Engine size – 1.4 litre
Fuel consumption – 166mpg
CO2 emission – 39/km
Electric Only Range – 31 miles
The Toyota Camry Hybrid comes with a 2.5 litre engine and an electric motor and has a Continuously Variable Transmission (CVT). When driving around the city at low speeds, the electric motor and battery normally powers the vehicle, but when high speed is needed, the petrol engine kicks in automatically. Fuel economy is estimated to be 42 mpg in the city and 38 mpg on the motorway, which isn’t very impressive for a hybrid.
Engine size – 2.5 litre
Fuel consumption – 38mpg – 42mpg
CO2 emission – 206g/km
Electric Only Range – 1.6 miles
The PHEV stands for Plug-in Hybrid Electric Vehicle and the Outlander PHEV is the only plug-in hybrid SUV in the market. The fuel economy is claimed to be around 148mpg, which is very impressive for an SUV but real fuel consumption averages around 47mpg. There is a 2-litre petrol engine and two twin electric motors, one on each axle. The battery can run or 32.5 miles and, once it runs out, the petrol engine kicks in.
Engine size – 2 litres
Fuel consumption – 148mpg official /47mpg average
CO2 emission – 41g/km
Electric Only Range – 33 miles
Given its 402-mile distance range, its economical fuel consumption and impressively low CO2 emission, the Chevrolet Volt is currently one of the most economical and practical hybrid cars you can own. The closest UK version of the Chevrolet Volt is the Vauxhall Ampera, which lives up to its US counterpart in almost every way with CO2 emissions of 27g/km and an impressive 158mpg average, from urban road tests.

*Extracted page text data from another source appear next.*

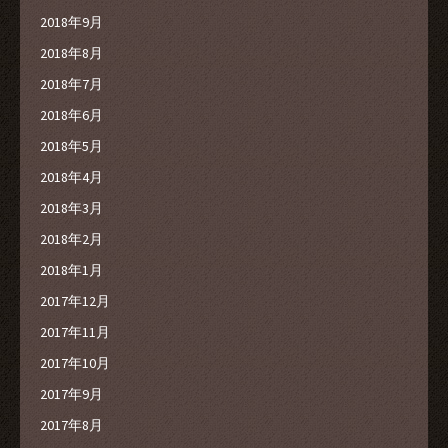
2018年9月
2018年8月
2018年7月
2018年6月
2018年5月
2018年4月
2018年3月
2018年2月
2018年1月
2017年12月
2017年11月
2017年10月
2017年9月
2017年8月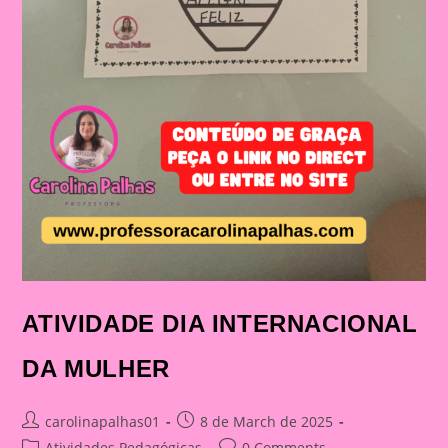
ATIVIDADE DIA INTERNACIONAL
DA MULHER
Post
Post
carolinapalhas01
8 de March de 2025
author:
published:
Post
Post
Atividades Pedagógicas
0 Comments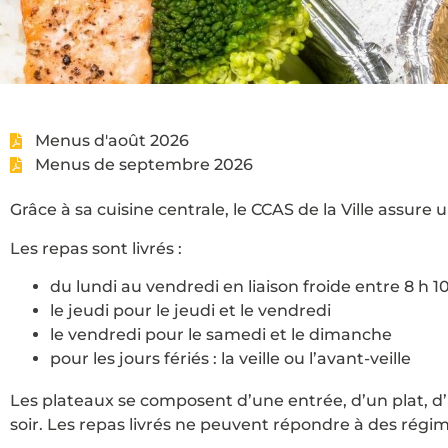
Menus d'août 2026
Menus de septembre 2026
Grâce à sa cuisine centrale, le CCAS de la Ville assure u
Les repas sont livrés :
du lundi au vendredi en liaison froide entre 8 h 10
le jeudi pour le jeudi et le vendredi
le vendredi pour le samedi et le dimanche
pour les jours fériés : la veille ou l’avant-veille
Les plateaux se composent d’une entrée, d’un plat, d’
soir.
Les repas livrés ne peuvent répondre à des régim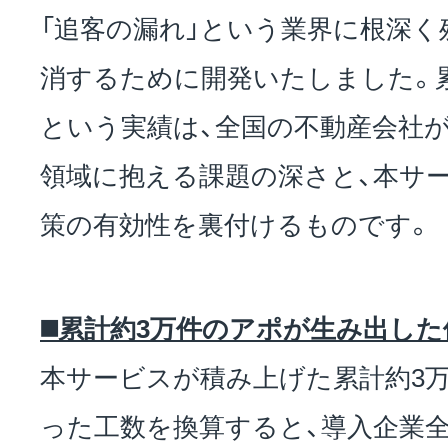
「追客の漏れ」という業界に根深く
消するために開発いたしました。
という実績は、全国の不動産会社
領域に抱える課題の深さと、本サ
策の有効性を裏付けるものです。
◼️累計約3万件のアポが生み出した
本サービスが積み上げた累計約3
った工数を換算すると、導入企業全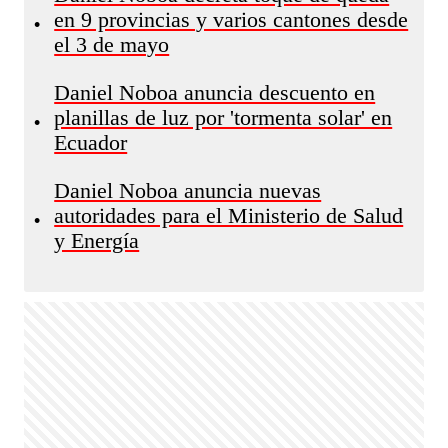
en 9 provincias y varios cantones desde
•
el 3 de mayo
Daniel Noboa anuncia descuento en
planillas de luz por 'tormenta solar' en
•
Ecuador
Daniel Noboa anuncia nuevas
autoridades para el Ministerio de Salud
•
y Energía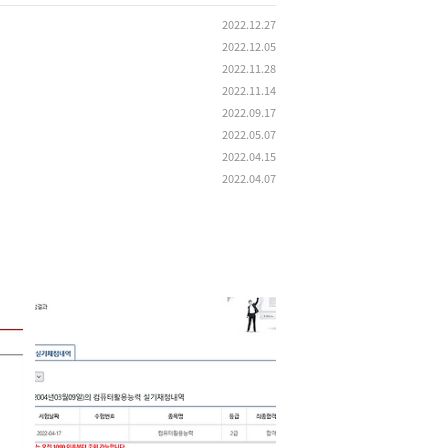
2022.12.27
2022.12.05
2022.11.28
2022.11.14
2022.09.17
2022.05.07
2022.04.15
2022.04.07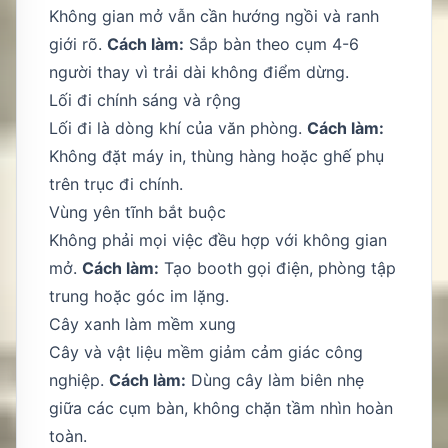
Không gian mở vẫn cần hướng ngồi và ranh
giới rõ.
Cách làm:
Sắp bàn theo cụm 4-6
người thay vì trải dài không điểm dừng.
Lối đi chính sáng và rộng
Lối đi là dòng khí của văn phòng.
Cách làm:
Không đặt máy in, thùng hàng hoặc ghế phụ
trên trục đi chính.
Vùng yên tĩnh bắt buộc
Không phải mọi việc đều hợp với không gian
mở.
Cách làm:
Tạo booth gọi điện, phòng tập
trung hoặc góc im lặng.
Cây xanh làm mềm xung
Cây và vật liệu mềm giảm cảm giác công
nghiệp.
Cách làm:
Dùng cây làm biên nhẹ
giữa các cụm bàn, không chặn tầm nhìn hoàn
toàn.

However, when the car is in combined electric/petrol mode, the CO2 emission could be as high as 95g/km, which means that the Chevrolet Volt is still a more efficient alternative. The Vauxhall Ampera is also slightly more expensive, with a price tag of £32,250 compared to Chevrolet Volt’s cost, which stands at £29,995. All things considered, the Chevrolet Volt really seems to be the cheapest and most efficient hybrid option currently in the market.